- **課題内容**
提示文では、査定を最低何社以上から取るよう勧めていますか。

+++ 提示文 +++

1社だけに依頼すると、その会社の提示額が適正かどうか判断できません。最低3社以上から査定を取ることで、以下のメリットがあります。

メリット 内容
適正価格の把握 複数の査定額を比較することで、相場を理解できる
対応の質を比較 担当者の専門性、レスポンス速度を確認できる
交渉力の向上 複数の選択肢があることで、有利な条件を引き出せる

比較のポイント:

  • 査定額だけでなく、査定根拠を確認
  • 担当者の説明がわかりやすいか
  • 質問に対する回答が的確か

(2) 契約内容の慎重な確認と書面の重要性

不動産取引では、「言った言わない」のトラブルが非常に多く発生します。口頭での約束は必ず書面に残すことが重要です。

書面で確認すべき事項:

  • 物件の詳細(所在地、面積、築年数、設備等)

+++ 提供エントリ +++

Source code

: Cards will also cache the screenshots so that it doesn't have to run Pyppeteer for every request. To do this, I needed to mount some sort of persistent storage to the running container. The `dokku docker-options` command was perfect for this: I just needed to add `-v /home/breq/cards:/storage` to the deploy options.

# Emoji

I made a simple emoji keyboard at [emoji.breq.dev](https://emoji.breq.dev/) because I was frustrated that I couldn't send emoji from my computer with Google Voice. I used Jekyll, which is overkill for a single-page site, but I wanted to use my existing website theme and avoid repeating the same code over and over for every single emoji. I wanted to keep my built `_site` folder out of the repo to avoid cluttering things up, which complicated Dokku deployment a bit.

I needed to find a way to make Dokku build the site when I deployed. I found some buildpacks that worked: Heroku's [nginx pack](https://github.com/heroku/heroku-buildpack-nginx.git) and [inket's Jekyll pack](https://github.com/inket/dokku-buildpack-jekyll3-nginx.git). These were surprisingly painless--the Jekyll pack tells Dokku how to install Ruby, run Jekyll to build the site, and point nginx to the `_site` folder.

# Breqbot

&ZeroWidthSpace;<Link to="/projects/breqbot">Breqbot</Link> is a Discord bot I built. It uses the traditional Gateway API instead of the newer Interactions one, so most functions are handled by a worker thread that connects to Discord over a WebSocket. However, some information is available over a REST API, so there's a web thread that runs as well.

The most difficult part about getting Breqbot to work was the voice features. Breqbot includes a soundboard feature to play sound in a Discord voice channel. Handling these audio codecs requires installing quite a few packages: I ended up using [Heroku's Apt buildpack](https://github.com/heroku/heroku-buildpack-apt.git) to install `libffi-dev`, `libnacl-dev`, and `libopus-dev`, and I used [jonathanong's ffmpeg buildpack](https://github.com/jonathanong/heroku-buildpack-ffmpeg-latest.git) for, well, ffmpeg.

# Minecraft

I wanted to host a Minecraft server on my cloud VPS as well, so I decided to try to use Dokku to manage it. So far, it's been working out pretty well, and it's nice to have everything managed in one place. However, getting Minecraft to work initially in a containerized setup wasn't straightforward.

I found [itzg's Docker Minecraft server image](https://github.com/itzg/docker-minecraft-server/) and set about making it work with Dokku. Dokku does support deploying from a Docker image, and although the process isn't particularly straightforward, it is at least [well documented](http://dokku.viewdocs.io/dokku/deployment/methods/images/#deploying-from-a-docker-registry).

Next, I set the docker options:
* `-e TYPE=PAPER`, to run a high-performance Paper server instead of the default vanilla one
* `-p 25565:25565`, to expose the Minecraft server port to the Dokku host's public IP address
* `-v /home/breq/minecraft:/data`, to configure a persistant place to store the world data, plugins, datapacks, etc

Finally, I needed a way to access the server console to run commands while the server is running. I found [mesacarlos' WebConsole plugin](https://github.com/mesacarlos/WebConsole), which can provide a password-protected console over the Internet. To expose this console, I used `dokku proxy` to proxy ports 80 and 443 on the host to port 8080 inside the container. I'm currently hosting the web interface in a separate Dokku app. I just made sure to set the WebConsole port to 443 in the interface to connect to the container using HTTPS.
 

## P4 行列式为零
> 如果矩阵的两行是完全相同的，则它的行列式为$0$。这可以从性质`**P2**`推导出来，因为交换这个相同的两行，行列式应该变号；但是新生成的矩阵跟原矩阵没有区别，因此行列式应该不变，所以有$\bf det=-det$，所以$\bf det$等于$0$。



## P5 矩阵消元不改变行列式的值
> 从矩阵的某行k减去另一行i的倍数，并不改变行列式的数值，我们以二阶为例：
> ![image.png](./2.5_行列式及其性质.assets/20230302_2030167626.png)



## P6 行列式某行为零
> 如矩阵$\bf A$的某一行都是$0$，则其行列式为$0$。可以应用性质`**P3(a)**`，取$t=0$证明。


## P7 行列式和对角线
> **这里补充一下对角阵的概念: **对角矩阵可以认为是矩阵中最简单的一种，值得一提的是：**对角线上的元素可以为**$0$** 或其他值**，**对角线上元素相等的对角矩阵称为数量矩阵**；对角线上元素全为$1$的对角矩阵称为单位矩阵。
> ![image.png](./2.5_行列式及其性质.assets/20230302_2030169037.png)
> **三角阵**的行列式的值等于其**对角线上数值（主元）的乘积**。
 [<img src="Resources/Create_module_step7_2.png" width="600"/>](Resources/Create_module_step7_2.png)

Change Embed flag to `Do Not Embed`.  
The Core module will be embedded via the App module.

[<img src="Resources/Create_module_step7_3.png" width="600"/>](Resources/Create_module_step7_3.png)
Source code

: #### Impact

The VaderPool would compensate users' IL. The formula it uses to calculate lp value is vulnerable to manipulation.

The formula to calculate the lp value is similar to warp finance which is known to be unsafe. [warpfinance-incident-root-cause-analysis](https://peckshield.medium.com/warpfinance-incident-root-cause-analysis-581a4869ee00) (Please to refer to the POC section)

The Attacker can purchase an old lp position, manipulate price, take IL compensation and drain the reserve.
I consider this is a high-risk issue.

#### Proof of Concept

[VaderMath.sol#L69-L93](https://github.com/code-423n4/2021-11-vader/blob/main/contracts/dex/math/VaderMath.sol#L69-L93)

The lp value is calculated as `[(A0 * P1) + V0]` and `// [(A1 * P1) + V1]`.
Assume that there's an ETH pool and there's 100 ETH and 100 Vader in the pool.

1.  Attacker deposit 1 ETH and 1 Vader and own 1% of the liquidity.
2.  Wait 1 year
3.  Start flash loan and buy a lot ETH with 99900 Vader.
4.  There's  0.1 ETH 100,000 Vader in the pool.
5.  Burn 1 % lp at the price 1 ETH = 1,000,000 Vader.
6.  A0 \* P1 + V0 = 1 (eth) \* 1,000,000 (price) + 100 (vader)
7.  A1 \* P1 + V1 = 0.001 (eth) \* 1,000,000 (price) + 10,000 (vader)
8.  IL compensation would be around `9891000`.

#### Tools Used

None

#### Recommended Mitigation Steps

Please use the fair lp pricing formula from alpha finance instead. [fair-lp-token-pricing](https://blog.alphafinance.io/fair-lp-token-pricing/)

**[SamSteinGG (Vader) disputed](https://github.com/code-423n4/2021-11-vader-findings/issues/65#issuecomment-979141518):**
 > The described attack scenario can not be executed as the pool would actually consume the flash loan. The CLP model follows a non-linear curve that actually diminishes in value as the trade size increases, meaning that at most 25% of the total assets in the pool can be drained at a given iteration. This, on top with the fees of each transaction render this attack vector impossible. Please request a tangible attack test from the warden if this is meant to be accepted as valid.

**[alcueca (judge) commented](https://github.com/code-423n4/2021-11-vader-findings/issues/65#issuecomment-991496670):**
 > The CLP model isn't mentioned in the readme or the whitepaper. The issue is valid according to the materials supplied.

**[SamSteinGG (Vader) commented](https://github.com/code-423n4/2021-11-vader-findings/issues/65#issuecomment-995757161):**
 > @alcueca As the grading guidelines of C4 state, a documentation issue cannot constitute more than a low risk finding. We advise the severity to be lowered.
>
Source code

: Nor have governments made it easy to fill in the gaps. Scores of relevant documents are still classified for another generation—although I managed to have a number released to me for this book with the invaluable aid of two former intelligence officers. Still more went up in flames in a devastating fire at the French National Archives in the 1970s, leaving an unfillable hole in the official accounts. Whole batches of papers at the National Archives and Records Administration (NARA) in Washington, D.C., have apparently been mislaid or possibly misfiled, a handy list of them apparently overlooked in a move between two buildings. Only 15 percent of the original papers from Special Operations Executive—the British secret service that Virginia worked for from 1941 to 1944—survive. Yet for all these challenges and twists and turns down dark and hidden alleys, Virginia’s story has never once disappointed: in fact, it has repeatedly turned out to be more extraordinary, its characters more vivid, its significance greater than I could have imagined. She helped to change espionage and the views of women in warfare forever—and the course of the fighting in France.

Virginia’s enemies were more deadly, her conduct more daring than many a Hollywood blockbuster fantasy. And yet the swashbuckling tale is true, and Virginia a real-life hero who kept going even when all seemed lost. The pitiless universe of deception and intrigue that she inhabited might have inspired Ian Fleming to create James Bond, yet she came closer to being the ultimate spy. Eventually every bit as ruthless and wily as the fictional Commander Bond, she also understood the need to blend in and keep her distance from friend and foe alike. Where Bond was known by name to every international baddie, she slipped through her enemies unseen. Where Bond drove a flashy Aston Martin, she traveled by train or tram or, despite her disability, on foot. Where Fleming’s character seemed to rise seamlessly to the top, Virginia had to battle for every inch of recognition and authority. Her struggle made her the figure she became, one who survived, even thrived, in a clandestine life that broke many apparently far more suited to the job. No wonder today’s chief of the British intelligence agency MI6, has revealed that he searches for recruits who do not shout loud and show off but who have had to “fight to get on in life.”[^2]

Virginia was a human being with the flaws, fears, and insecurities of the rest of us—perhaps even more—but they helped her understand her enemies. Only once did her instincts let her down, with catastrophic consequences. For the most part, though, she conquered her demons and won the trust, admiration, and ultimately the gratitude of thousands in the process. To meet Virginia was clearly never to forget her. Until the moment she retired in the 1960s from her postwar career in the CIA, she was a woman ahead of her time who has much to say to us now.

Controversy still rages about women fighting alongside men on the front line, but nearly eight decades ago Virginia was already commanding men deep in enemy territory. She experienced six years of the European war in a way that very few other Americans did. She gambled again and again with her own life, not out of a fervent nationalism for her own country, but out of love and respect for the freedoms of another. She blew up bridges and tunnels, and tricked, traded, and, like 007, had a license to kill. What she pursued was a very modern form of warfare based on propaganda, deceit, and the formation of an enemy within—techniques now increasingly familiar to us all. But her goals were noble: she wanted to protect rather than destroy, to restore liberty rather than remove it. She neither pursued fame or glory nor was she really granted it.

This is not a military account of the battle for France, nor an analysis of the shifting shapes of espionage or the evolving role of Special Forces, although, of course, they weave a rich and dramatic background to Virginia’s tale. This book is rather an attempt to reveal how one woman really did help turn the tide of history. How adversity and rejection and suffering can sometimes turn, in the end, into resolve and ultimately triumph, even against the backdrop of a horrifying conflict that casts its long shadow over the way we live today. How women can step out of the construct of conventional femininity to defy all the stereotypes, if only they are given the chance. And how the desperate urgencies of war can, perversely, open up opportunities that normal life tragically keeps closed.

+++

- **解答**
最低3社以上です。